ENEOS has answered many inquiries regarding the ever increasing use of lighter oils and their ability to protect the internal engine components. The short answer is: yes these oils are sufficiently capable of protecting modern engines, which have evolved, as have some of their key components, to accommodate lighter oils. There are now variable displacement oil pumps that can deliver the required volume and pressure as needed and create less drag on the engine. 

As mentioned, lower viscosity oils also can contribute to increases in fuel economy through decreased fluid friction.

On the other hand, some advancements in technology require lower viscosity oil. In the case of Variable Valve Timing (VVT), the use of improper viscosity can cause sluggish performance of the VVT actuator, which can cause engine malfunction codes and drivability issues.

If questions about viscosity arise, refer to your vehicle owner’s manual. It should recommend 0W-16 API SN Resource Conserving oil. Some owner’s manuals also state 0W-20 can be used if 0W-16 is not available, but should be changed back to 0W-16 at the next oil change. Owner’s manuals also state that 0W-16 is the best choice for fuel economy and cold weather starting.

Finally, with this shift to lower viscosities is the introduction of a new ILSAC standard. Starting in 1990, ILSAC created the GF-1 standard indicating the minimum requirement for oil used in American and Japanese automobiles. The last upgrade, to GF-5, was introduced in October 2010 for 2011 and newer vehicles.

As of 2020, the current standard is GF-6, which is broken down into two categories: GF-6A for 0W-20, 5W-20, 5W-30, and GF-6B for 0W-16. GF-6A will be backwards compatible, but GF-6B will not as it was intended to address 0W-16, a new viscosity grade.

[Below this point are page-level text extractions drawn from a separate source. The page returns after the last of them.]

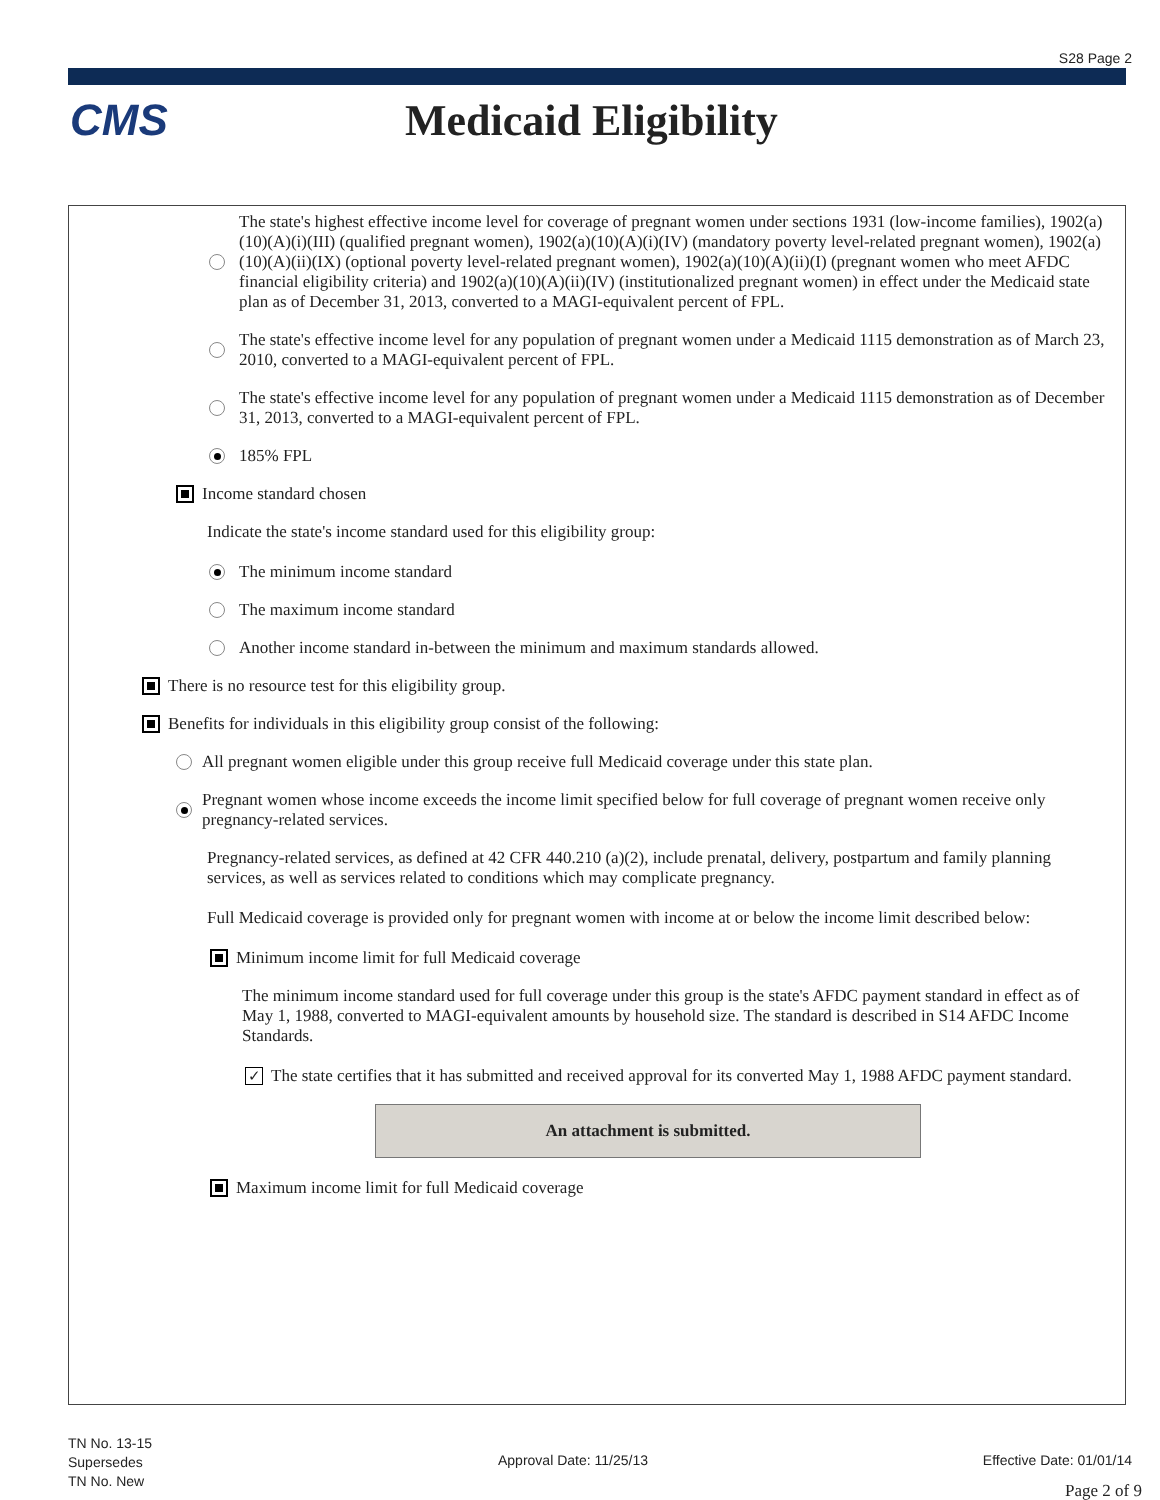S28 Page 2
CMS Medicaid Eligibility
The state's highest effective income level for coverage of pregnant women under sections 1931 (low-income families), 1902(a)(10)(A)(i)(III) (qualified pregnant women), 1902(a)(10)(A)(i)(IV) (mandatory poverty level-related pregnant women), 1902(a)(10)(A)(ii)(IX) (optional poverty level-related pregnant women), 1902(a)(10)(A)(ii)(I) (pregnant women who meet AFDC financial eligibility criteria) and 1902(a)(10)(A)(ii)(IV) (institutionalized pregnant women) in effect under the Medicaid state plan as of December 31, 2013, converted to a MAGI-equivalent percent of FPL.
The state's effective income level for any population of pregnant women under a Medicaid 1115 demonstration as of March 23, 2010, converted to a MAGI-equivalent percent of FPL.
The state's effective income level for any population of pregnant women under a Medicaid 1115 demonstration as of December 31, 2013, converted to a MAGI-equivalent percent of FPL.
185% FPL
Income standard chosen
Indicate the state's income standard used for this eligibility group:
The minimum income standard
The maximum income standard
Another income standard in-between the minimum and maximum standards allowed.
There is no resource test for this eligibility group.
Benefits for individuals in this eligibility group consist of the following:
All pregnant women eligible under this group receive full Medicaid coverage under this state plan.
Pregnant women whose income exceeds the income limit specified below for full coverage of pregnant women receive only pregnancy-related services.
Pregnancy-related services, as defined at 42 CFR 440.210 (a)(2), include prenatal, delivery, postpartum and family planning services, as well as services related to conditions which may complicate pregnancy.
Full Medicaid coverage is provided only for pregnant women with income at or below the income limit described below:
Minimum income limit for full Medicaid coverage
The minimum income standard used for full coverage under this group is the state's AFDC payment standard in effect as of May 1, 1988, converted to MAGI-equivalent amounts by household size. The standard is described in S14 AFDC Income Standards.
✓ The state certifies that it has submitted and received approval for its converted May 1, 1988 AFDC payment standard.
An attachment is submitted.
Maximum income limit for full Medicaid coverage
TN No. 13-15
Supersedes
TN No. New
Approval Date: 11/25/13 Effective Date: 01/01/14
Page 2 of 9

Overall, 0W-16 is a lower viscosity motor oil which provides higher performance and better fuel economy. It’s been created and tested in partnership with Japanese automotive manufacturers, whose latest vehicles have been designed to use it.

Meanwhile, 0W-8 is already in use in Japan, and it is on the horizon for North America.

ENEOS 0W-16 [Part #3251-300] was one of the first to market in the US and Canada due to our relationship in testing and helping create new automotive standards for Asian OEMs. It is 100% fully synthetic Group III+ base oil, which provides the best Viscosity Index of all base oils, combined with carefully selected additives based on tests with many types of engines to help prevent deposits and sludge while enabling remarkably quick engine starts and response, even at cold temperatures.